▼
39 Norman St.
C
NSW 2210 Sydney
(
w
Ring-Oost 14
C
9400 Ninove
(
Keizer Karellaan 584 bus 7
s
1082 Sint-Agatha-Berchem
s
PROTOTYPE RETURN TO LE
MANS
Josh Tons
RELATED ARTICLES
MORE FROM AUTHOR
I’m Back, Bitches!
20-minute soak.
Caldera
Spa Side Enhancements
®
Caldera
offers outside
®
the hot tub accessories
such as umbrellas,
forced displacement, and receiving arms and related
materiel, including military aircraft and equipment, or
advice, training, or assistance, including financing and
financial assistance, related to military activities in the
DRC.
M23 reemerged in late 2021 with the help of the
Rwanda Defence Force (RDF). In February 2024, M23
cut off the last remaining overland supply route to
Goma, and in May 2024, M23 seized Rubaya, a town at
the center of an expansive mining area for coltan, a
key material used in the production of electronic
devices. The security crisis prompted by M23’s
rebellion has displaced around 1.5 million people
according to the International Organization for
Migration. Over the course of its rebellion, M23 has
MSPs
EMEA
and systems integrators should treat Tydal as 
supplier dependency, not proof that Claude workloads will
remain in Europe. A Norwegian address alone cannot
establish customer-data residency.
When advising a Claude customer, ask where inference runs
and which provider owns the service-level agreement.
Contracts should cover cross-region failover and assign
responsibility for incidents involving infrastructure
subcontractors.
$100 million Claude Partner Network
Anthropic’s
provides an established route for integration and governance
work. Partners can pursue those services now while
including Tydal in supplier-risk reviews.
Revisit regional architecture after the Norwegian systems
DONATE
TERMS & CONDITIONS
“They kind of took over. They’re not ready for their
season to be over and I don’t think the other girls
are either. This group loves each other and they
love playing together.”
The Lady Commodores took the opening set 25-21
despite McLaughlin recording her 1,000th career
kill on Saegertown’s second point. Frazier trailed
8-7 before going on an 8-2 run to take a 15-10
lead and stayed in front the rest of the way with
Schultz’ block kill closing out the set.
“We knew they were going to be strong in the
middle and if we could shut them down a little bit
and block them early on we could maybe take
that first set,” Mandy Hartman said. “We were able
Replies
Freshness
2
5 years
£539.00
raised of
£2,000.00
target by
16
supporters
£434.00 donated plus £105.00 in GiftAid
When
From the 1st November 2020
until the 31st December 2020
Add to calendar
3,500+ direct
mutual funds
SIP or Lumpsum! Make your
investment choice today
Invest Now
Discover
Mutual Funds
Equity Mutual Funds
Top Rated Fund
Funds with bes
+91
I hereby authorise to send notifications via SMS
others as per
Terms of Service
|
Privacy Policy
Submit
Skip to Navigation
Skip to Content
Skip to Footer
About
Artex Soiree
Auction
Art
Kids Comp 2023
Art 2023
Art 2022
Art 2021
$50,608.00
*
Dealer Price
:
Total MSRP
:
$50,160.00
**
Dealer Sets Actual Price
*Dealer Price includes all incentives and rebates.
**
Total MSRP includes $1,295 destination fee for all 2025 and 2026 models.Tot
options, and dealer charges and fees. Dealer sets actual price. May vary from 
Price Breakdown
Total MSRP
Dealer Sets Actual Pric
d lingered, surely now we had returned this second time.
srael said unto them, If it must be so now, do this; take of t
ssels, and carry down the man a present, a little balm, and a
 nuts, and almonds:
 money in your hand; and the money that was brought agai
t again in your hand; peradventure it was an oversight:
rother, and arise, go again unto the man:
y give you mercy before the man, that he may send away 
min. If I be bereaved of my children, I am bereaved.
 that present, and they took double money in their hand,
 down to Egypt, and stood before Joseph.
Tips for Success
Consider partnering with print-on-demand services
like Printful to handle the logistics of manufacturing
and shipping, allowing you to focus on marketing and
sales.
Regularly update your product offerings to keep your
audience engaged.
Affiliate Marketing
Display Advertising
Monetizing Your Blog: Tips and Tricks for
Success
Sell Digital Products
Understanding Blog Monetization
▲
PROBLEM DESCRIPTION: Find the word "that" in the entries and show each line where it is found.

TASK RESPONSE:
supplier dependency, not proof that Claude workloads will
that first set,” Mandy Hartman said. “We were able
 money in your hand; and the money that was brought agai
y give you mercy before the man, that he may send away 
 that present, and they took double money in their hand,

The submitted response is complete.